You should never have fed   that fish   steroids.

(To which all I can say is, Mad Science for the win!)

Support Independent Booksellers!

It’s not that I have anything against large booksellers, or against chain booksellers . . . but I do believe that a rich and varied bookselling ecosystem is a good thing.

Right now, Star Cat Books is running an Indigogo fundraising campaign to help with the startup of a used-and-new bookstore in Bradford, Vermont, specializing in science fiction and children’s books.  They’re looking to raise $8000 by the end of the campaign, and have just secured a matching donor for the next $2500 of the fundraiser, so for a limited time only any contributions made will go twice as far.

Fun and Games with Software

Or, today I upgraded from Windows 8.0 to Windows 8.1, which was just as much fun as it ever is.  In the process, I’ve learned that everything is an app now, and not just the small handy things that come from the app store . . . when they say “you’ll have to reinstall your apps,” they’re talking about everything.

Fortunately, I had backups.  I did have one moment of near-panic when I couldn’t find my installation files for Quicken 4.  The newer versions of the program use a different file format than the older ones, probably because the nice people (and I use the term loosely) at Intuit want their users to keep buying new versions of their software, instead of sticking with the one that’s been doing just fine for a decade or so now, and I wouldn’t even mind it so much if there were a conversion utility or something like that available — but there isn’t.  You need, so far as I can figure out, to convert your Quicken 4 files into Quicken 6 files in order to convert the Quicken 6 files into the latest format.

Fortunately, I found the files.  And my backup Quicken data files are on a separate drive.  So that’s all right.

And I’d like to take this opportunity to plug MozBackup, a freeware utility for backing up Firefox and Thunderbird.
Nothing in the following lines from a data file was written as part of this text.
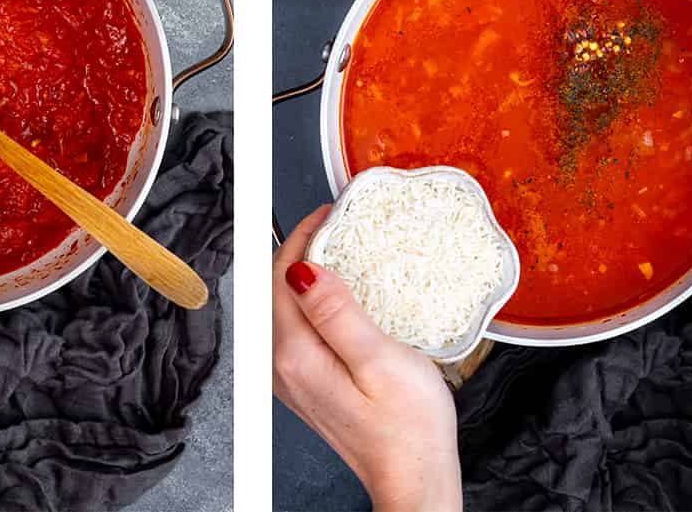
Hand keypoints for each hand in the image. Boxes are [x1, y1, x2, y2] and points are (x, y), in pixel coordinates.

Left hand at [273, 207, 462, 511]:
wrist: (415, 479)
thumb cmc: (408, 430)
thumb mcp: (380, 360)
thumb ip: (337, 313)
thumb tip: (302, 269)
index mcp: (295, 354)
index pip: (279, 273)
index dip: (303, 234)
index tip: (331, 213)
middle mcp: (283, 366)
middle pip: (275, 286)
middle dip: (305, 247)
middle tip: (342, 224)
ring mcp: (292, 375)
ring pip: (286, 303)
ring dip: (310, 271)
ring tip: (346, 249)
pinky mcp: (307, 380)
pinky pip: (299, 324)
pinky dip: (317, 298)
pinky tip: (344, 292)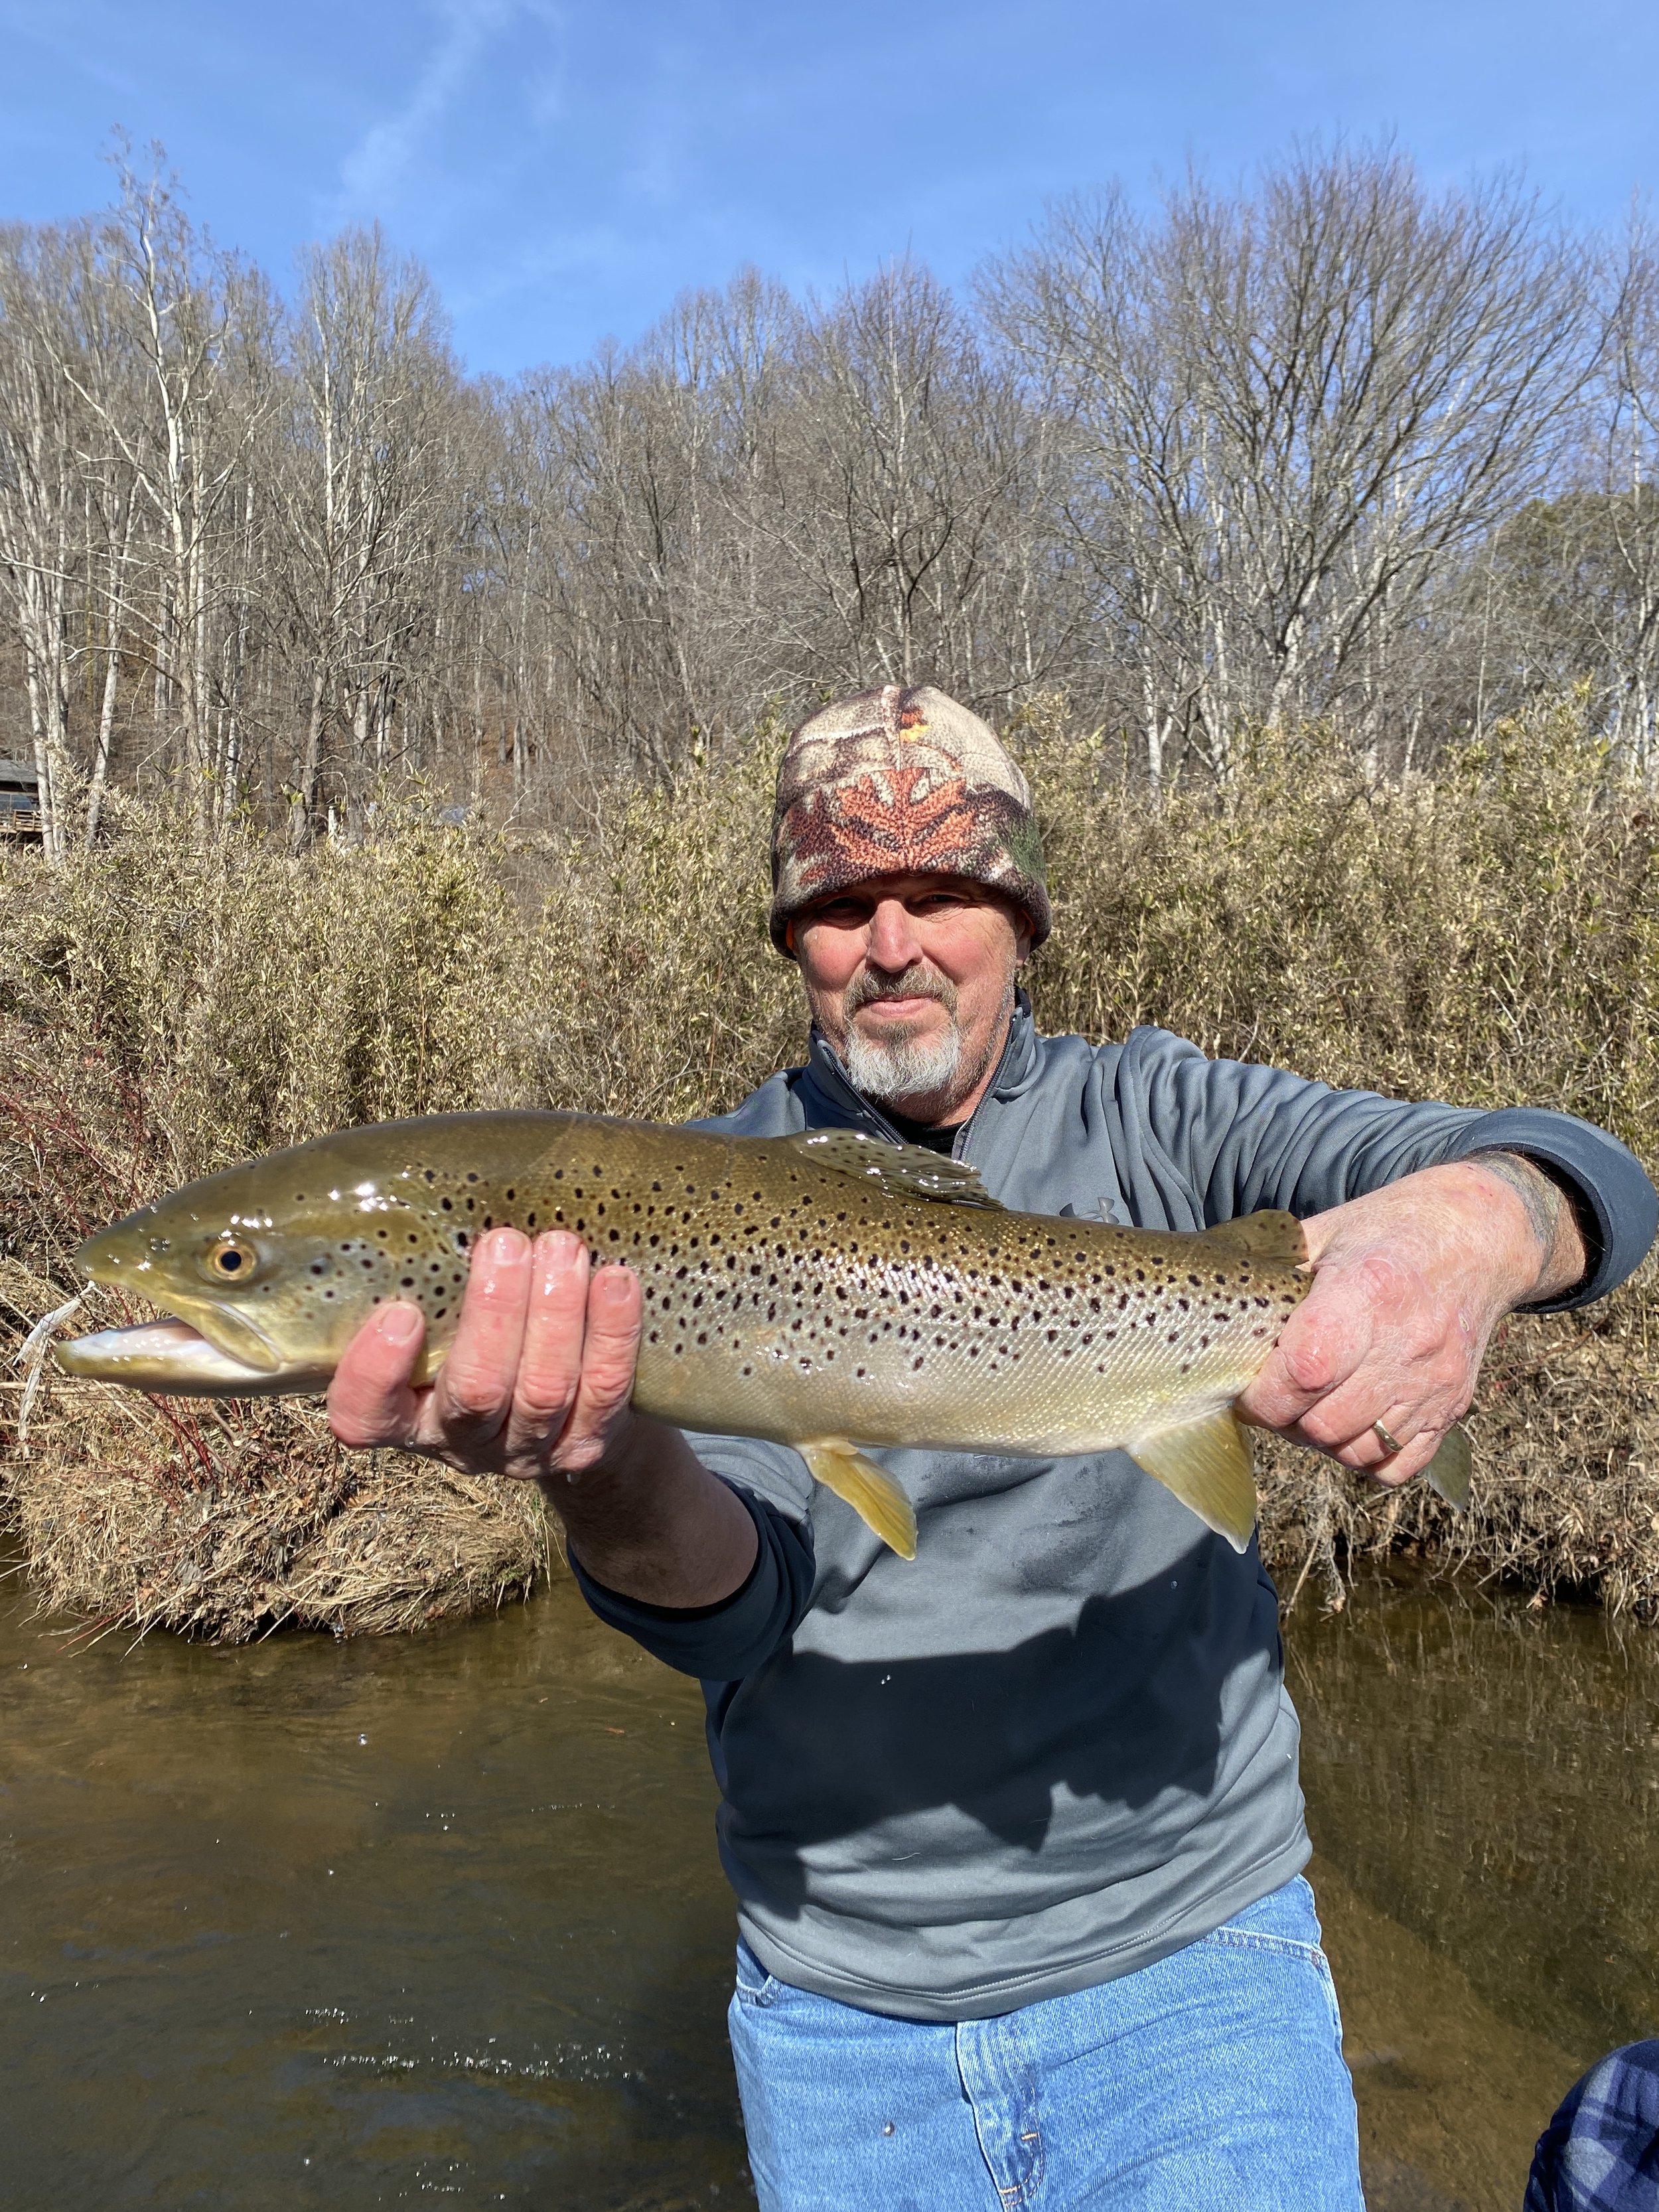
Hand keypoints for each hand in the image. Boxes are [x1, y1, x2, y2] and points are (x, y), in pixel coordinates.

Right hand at [327, 1227, 757, 1605]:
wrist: (567, 1413)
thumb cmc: (483, 1342)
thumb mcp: (441, 1323)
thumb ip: (430, 1284)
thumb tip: (431, 1191)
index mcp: (405, 1414)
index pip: (365, 1415)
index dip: (376, 1372)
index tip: (401, 1311)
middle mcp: (461, 1441)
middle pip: (474, 1391)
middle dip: (494, 1313)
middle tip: (504, 1244)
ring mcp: (528, 1450)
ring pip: (542, 1390)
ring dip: (554, 1312)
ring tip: (562, 1246)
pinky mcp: (588, 1443)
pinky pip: (604, 1387)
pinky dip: (611, 1331)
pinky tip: (615, 1279)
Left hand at [1235, 1157, 1583, 1487]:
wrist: (1479, 1235)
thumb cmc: (1385, 1231)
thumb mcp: (1322, 1233)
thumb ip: (1270, 1276)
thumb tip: (1207, 1312)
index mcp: (1367, 1290)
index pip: (1303, 1373)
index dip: (1263, 1395)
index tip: (1247, 1386)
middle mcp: (1408, 1343)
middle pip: (1325, 1425)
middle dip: (1285, 1421)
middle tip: (1274, 1396)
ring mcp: (1436, 1381)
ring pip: (1357, 1452)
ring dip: (1321, 1440)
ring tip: (1311, 1405)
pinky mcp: (1455, 1405)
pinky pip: (1399, 1466)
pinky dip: (1366, 1457)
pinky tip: (1351, 1422)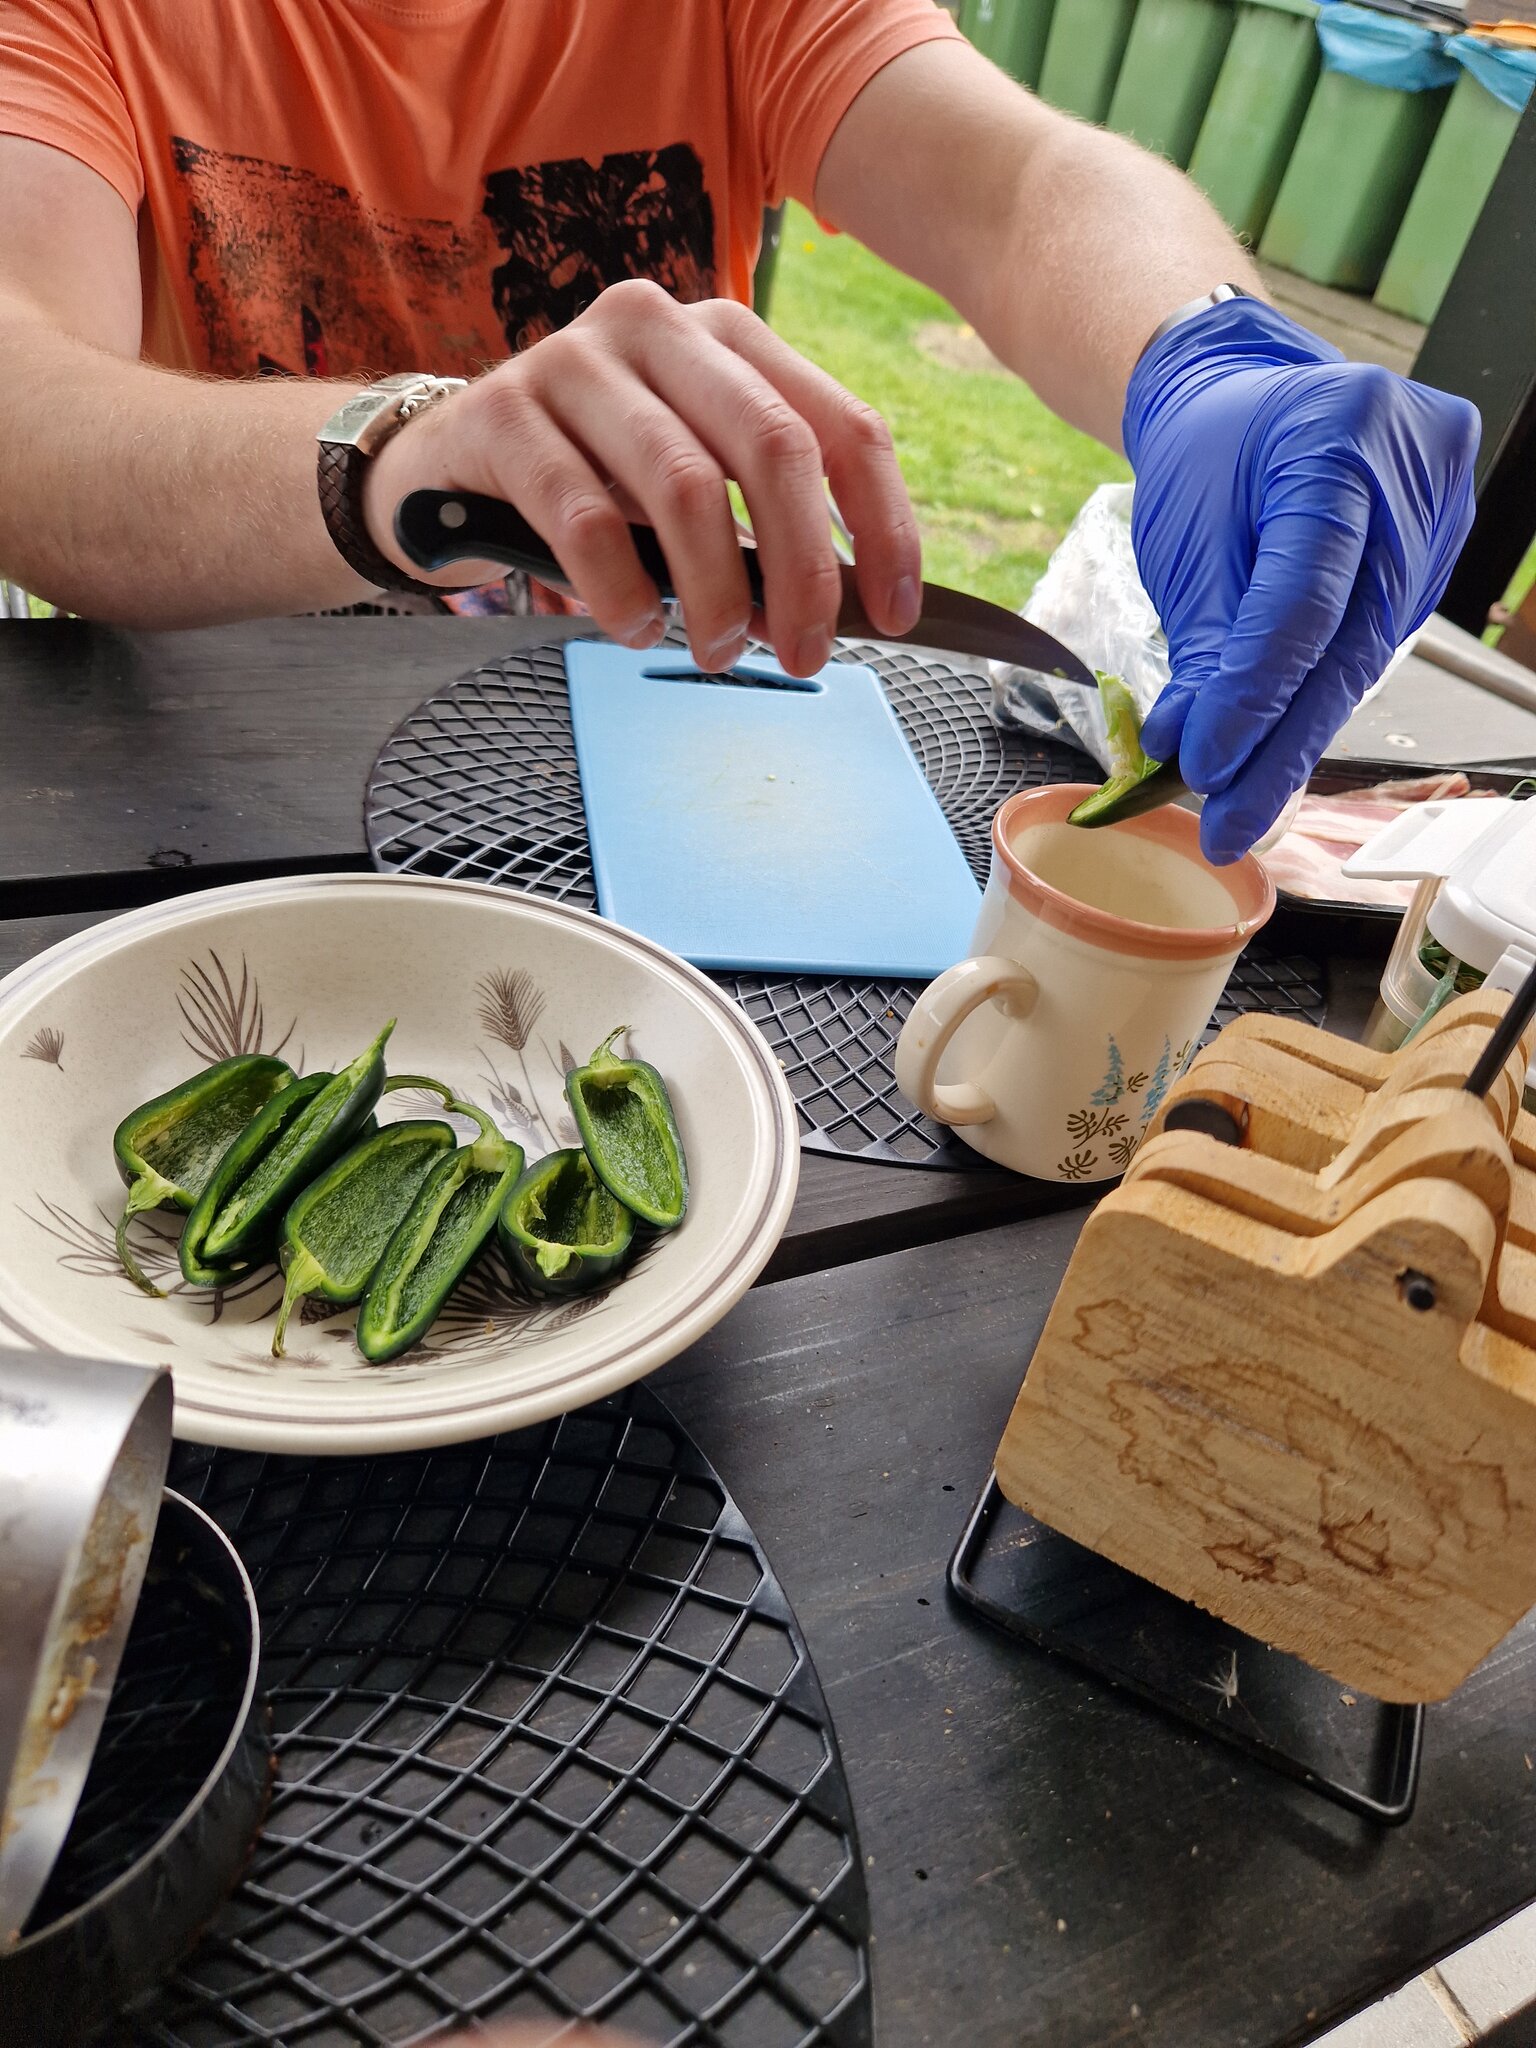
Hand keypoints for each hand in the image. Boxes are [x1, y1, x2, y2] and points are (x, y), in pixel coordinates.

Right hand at [364, 279, 921, 675]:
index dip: (882, 525)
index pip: (841, 425)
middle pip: (773, 447)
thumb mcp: (691, 483)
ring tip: (715, 652)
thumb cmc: (590, 481)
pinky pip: (585, 518)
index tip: (897, 613)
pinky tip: (635, 628)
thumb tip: (848, 609)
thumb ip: (763, 523)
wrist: (445, 466)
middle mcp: (659, 326)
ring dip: (713, 592)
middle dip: (804, 569)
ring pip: (684, 484)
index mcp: (728, 335)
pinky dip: (622, 592)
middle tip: (803, 652)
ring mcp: (575, 360)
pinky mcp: (505, 413)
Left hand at [1124, 298, 1478, 862]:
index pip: (1302, 599)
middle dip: (1279, 745)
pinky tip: (1276, 747)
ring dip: (1299, 734)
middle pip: (1347, 641)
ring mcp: (1443, 507)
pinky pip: (1377, 639)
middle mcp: (1413, 466)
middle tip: (1229, 825)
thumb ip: (1204, 648)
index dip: (1254, 695)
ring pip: (1367, 654)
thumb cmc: (1208, 457)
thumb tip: (1193, 757)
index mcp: (1338, 438)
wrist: (1245, 394)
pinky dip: (1322, 695)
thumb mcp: (1190, 541)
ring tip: (1238, 802)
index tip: (1204, 768)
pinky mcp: (1443, 544)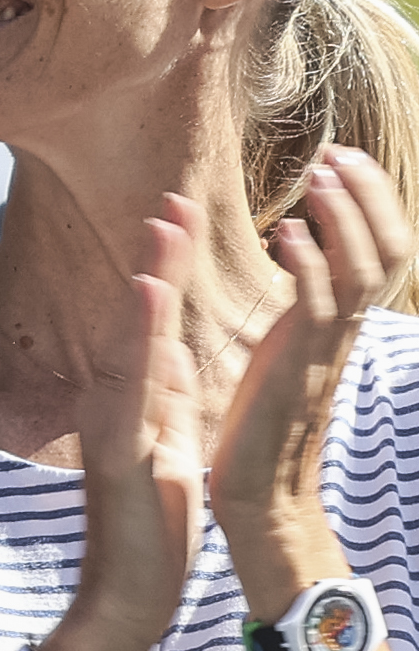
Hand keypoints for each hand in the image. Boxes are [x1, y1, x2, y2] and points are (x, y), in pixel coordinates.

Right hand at [59, 187, 240, 650]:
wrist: (129, 594)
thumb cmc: (151, 528)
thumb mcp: (164, 447)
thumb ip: (160, 398)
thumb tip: (166, 350)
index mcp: (137, 403)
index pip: (155, 325)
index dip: (167, 271)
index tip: (181, 220)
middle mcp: (117, 403)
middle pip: (139, 321)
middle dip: (157, 260)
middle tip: (172, 200)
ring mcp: (113, 425)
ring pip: (131, 342)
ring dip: (146, 283)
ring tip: (162, 231)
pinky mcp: (119, 452)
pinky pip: (128, 387)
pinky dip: (137, 338)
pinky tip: (149, 299)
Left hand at [219, 145, 412, 569]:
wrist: (260, 498)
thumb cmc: (259, 427)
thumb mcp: (283, 354)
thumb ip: (298, 311)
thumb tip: (299, 260)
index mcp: (341, 325)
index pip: (381, 250)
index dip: (369, 201)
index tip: (339, 158)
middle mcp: (345, 333)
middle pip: (391, 250)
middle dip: (368, 195)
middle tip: (335, 153)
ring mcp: (327, 351)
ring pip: (362, 271)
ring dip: (342, 217)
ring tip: (317, 176)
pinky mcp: (297, 370)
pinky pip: (316, 308)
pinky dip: (307, 264)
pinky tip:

It has saved me a great deal of sorrow and tears.

Now This is Neat

A Roman-era sculpture of an eagle with a serpent in its beak has been found at a development site in the City of London.

I think if I lived in England I’d be afraid to so much as plant geraniums in my back garden for fear of turning up pieces of history in the process.

Peeve of the Day

Today I am made peevish by people who say things like, “This begs the question…”, when what they actually mean is, “This raises the question….”

Begging the question is one of the logical fallacies; it’s what you get when you start out by assuming as true the thing that you’re trying to prove.  (It’s called petitio principii in Latin; or more informally, in English, circular reasoning.)

An amusing page on logical fallacies can be found here; a more detailed, if less amusing, page is here.